Problem requirements: The lines to copy from the data below are those that hold the string "không".

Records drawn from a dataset
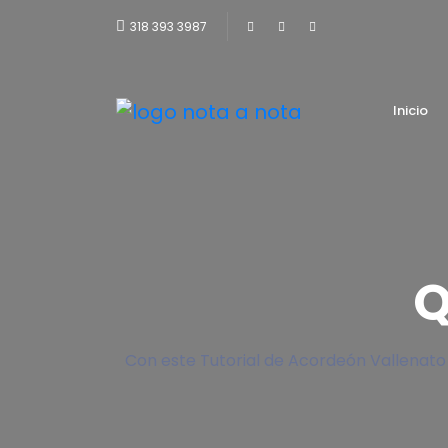
318 393 3987
Inicio
Q
Con este Tutorial de Acordeón Vallenato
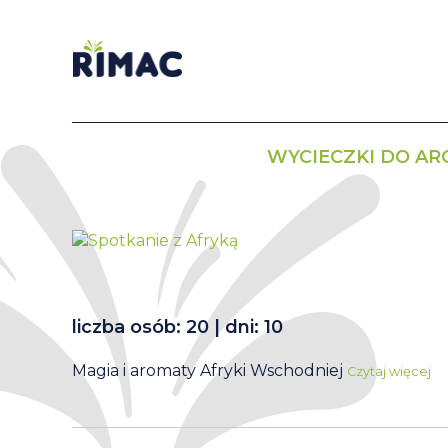
WYCIECZKI DO A
liczba osób: 20 | dni: 10
Magia i aromaty Afryki Wschodniej
Czytaj więcej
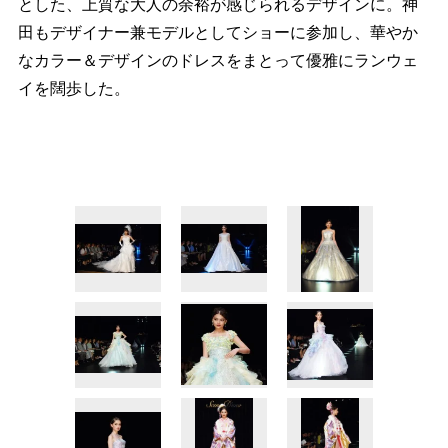
とした、上質な大人の余裕が感じられるデザインに。神
田もデザイナー兼モデルとしてショーに参加し、華やか
なカラー＆デザインのドレスをまとって優雅にランウェ
イを闊歩した。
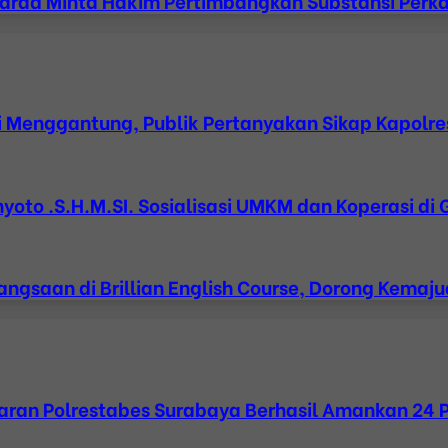
Garad Minta Hakim Pertimbangkan Substansi Perk
 Menggantung, Publik Pertanyakan Sikap Kapolre
oto .S.H.M.SI. Sosialisasi UMKM dan Koperasi di 
ngsaan di Brillian English Course, Dorong Kemaj
aran Polrestabes Surabaya Berhasil Amankan 24 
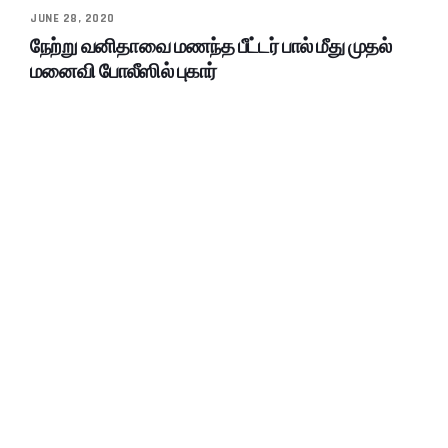
JUNE 28, 2020
நேற்று வனிதாவை மணந்த பீட்டர் பால் மீது முதல்
மனைவி போலீஸில் புகார்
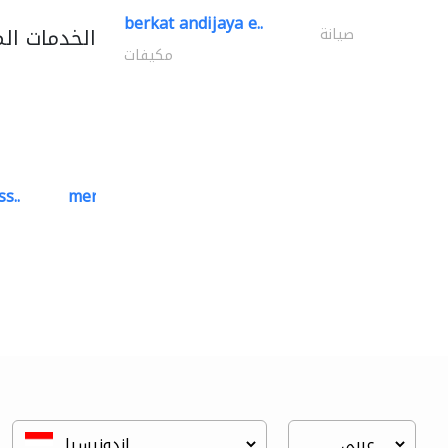
berkat andijaya e..
الخدمات ال
صيانة
مكيفات
s..
mermaid digital printing..
خدمات الطباعة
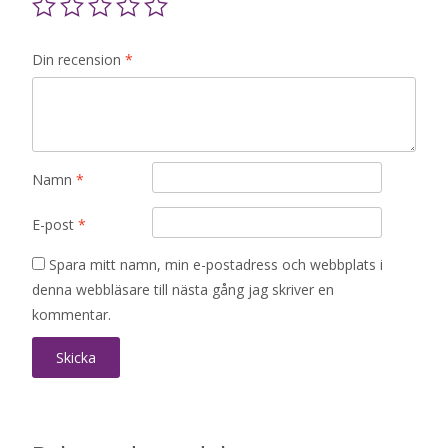
Din recension
*
Namn
*
E-post
*
Spara mitt namn, min e-postadress och webbplats i
denna webbläsare till nästa gång jag skriver en
kommentar.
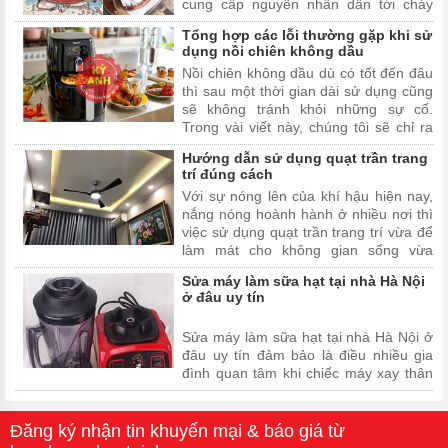
cung cấp nguyên nhân dẫn tới cháy
máy bơm
Tổng hợp các lỗi thường gặp khi sử
dụng nồi chiên không dầu
Nồi chiên không dầu dù có tốt đến đâu
thì sau một thời gian dài sử dụng cũng
sẽ không tránh khỏi những sự cố.
Trong vài viết này, chúng tôi sẽ chỉ ra
những vấn đề thường gặp khi sử dụng
Hướng dẫn sử dụng quạt trần trang
nồi chiên không dầu để bạn tìm hiểu và
trí đúng cách
có cách khắc phục.
Với sự nóng lên của khí hậu hiện nay,
nắng nóng hoành hành ở nhiều nơi thì
việc sử dụng quạt trần trang trí vừa để
làm mát cho không gian sống vừa
trang trí cho ngôi nhà của bạn.
Sửa máy làm sữa hạt tại nhà Hà Nội
ở đâu uy tín
Sửa máy làm sữa hạt tại nhà Hà Nội ở
đâu uy tín đảm bảo là điều nhiều gia
đình quan tâm khi chiếc máy xay thân
thuộc tự dưng bị hư hỏng, trục trặc. Bài
viết dưới đây sẽ cung cấp thông tin về
địa chỉ sửa máy làm sữa hạt uy tín với
Đăng ký nhận tin khuyến mại & báo giá từ
đội ngũ kỹ thuậ...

Written solution:
dụng nồi chiên không dầu
Nồi chiên không dầu dù có tốt đến đâu
sẽ không tránh khỏi những sự cố.
nồi chiên không dầu để bạn tìm hiểu và
làm mát cho không gian sống vừa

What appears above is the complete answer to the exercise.